How did you get started in the mineral exploration industry?
I was in the Canadian Armed Forces, doing the Changing of the Guard ceremony on Parliament Hill (Ottawa) when I got a call from my Uncle asking me to work with him. He was a founder of Phoenix Geophysics Ltd., and had been a principal of the venerable McPhar Geophysics Ltd. Both companies were vanguards in the then relatively new exploration method of Induced Polarization surveys and Phoenix Geophysics was, in particular, doing research and building case-histories on results from the Frequency Domain method. Case-Histories meant going to mines and remote areas and developing resultant profiles from known deposits, over different commodities and deposit-types (gold, VMS Cu-Zn, porphyry Cu or Mo, etc.). I was enthralled from my very first excursion to the Gayna River in the N.W.T. and then onto Northern Ontario, Quebec, Manitoba, BC, Saskatchewan, various parts of the USA, and Maritimes. I absolutely loved “the bush” and couldn’t get enough of it. Being paid to work in a place that others paid to go and see, it was a compelling idea to a young-guy taking it all in. Packing heavy equipment around like a horse or mule, gradually evolved into being an “operator”, which, at that time I thought was the best job in the world. I worked mostly autonomously, and would take the crews to various remote locations, or go underground in various mines, and build the case-histories, or conduct more conventional exploration surveys. At that time, Phoenix Geophysics was also testing and refining what eventually became the Spectral I.P. system, and after several year this became their commercial focus.
I did this for about 8 seasons, all-told, from part-time in summers early on, to full-time, to part-time only to finance my university education in geology near the end. After the first few seasons, I kept being amazed at how many people I kept crossing paths with, be they other contractors or competitors, mining company employees, or Government representatives. This has remained constant to the current time and I still think I have the best job in the world, although the “job” has evolved somewhat.
What are some of the positions you’ve held over the years?

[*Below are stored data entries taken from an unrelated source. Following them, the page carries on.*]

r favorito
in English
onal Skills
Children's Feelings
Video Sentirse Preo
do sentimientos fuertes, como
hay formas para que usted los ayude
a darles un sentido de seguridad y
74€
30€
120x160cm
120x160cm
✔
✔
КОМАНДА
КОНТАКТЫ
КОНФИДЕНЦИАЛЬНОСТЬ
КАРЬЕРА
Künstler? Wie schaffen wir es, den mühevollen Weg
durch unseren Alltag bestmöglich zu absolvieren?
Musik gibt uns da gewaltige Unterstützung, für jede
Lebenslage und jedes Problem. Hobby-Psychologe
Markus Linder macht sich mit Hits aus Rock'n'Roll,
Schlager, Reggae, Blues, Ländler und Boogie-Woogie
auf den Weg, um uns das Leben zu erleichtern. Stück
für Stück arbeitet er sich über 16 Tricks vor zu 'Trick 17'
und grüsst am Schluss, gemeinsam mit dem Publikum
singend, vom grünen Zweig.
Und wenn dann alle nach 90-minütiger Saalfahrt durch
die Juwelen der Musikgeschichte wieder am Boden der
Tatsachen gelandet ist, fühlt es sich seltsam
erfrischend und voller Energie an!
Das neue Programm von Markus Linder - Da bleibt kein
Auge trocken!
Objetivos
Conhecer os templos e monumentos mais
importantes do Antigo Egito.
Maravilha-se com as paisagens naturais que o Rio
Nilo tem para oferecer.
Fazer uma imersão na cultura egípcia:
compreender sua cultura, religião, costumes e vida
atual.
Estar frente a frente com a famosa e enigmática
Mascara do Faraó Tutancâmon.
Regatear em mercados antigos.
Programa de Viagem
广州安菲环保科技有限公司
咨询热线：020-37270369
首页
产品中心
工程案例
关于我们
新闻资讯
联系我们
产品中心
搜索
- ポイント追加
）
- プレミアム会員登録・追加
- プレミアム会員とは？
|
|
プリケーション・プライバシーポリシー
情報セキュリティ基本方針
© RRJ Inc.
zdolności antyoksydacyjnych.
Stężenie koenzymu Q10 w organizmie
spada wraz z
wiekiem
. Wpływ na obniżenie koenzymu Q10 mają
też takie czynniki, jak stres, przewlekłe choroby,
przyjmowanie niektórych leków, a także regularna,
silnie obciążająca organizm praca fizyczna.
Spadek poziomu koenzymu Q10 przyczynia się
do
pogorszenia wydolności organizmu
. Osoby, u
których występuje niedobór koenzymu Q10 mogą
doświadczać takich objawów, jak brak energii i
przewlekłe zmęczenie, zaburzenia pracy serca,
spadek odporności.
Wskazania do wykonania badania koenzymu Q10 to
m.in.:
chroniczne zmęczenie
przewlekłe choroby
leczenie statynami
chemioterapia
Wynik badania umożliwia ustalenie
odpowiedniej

The early “fieldy” position evolved to an operator position, and then after graduation (Geology, B.Sc.) into a geologist and contracting geologist / consultant at various times. Early on, in my first year of university, I had started staking mining claims and then optioning mining propertiesand often kept the geological services work programs as well. Within a few years, I was living in Val-d’Or, and had assembled a large exploration group, focused entirely on working on 100%-owned projects - conceived, staked, and dealt in-house. By 1998 or so, there were two conditions that together caused me to re-evaluate what I wanted to do going forward. The first was the memorable Bre-X debacle, as it caused many of my public company clients to go out of business as they were unable to raise financing, and this had a predictable effect on a small exploration group. The second event, was a brokerage firm that had been encouraging me for 3 years or so, to take my private prospecting business public. I did so, and Canadian Royalties Inc. was incorporated in 1998 or thereabouts and later went public on a grass-roots royalties model. The original business plan had us (“CRI”) receiving “advance on royalties” payments from many properties in the Abitibi Greenstone Belt and Nunavik, Northern Quebec. Soon, due to the difficult financing environment, many of the clients defaulted, causing the NSR’s to lapse, and the properties were then returned to Canadian Royalties Inc., as 100% owned assets, and not just NSR’s. One of these was a Ni-Cu-PGE property in Nunavik, Quebec. This property is now in full production and has had over $1.5B ($1,500,000,000) spent on it since staking and the early exploration quickly discovered and delineated over 20M tonnes of Ni-Cu-PGE The company now has over 500 employees and is wholly owned by a Chinese nickel company, although still managed from Montreal and Val-d’Or, Quebec.
To what do you credit your career advancement?
Persistence, and the fact that I was a lousy employee working for someone else, and that I was lousy at team work. I wanted to work by myself for the most part, and to continue travelling to remote areas, mostly on my own. I also did not like getting “dressed-up” to go to work, and not wearing a shirt and tie was a big motivator. Geology, or more particularly, prospecting, started to look not just challenging, but affordable, attainable, and very motivating.
What are some of the most important lessons you’ve learned while working in the industry?
Be tenacious and follow your sixth sense. “No” only means “no, today”, not “no, forever”, and usually it can be reversed if there are sound financial reasons underlying the premise.
Given the cyclical nature of the industry, you must have faced a downturn – how did you weather your way through it and what advice would you give to young geologists and recent graduates that are facing the current slump?
The best deals are always done in the worst of markets and the worst of deals are always done in the best of markets. The latter is at least partly responsible for the former, as investors are very quick to hold accountable those who overpaid and those who did many dumb deals by grossly overpaying at market tops. Often, many such deals are done by those with either very little, or no “skin-in-the-game”. This is an essential key to success. Speak with your own funds, and then others might follow. There is no substitute to speaking with your own funds, and working to get them on your own is the surest path towards a positive outcome. Successful contractors, consultants and mining companies, and even countries, have figured this out. Good projects will always find the money. There are not enough good projects.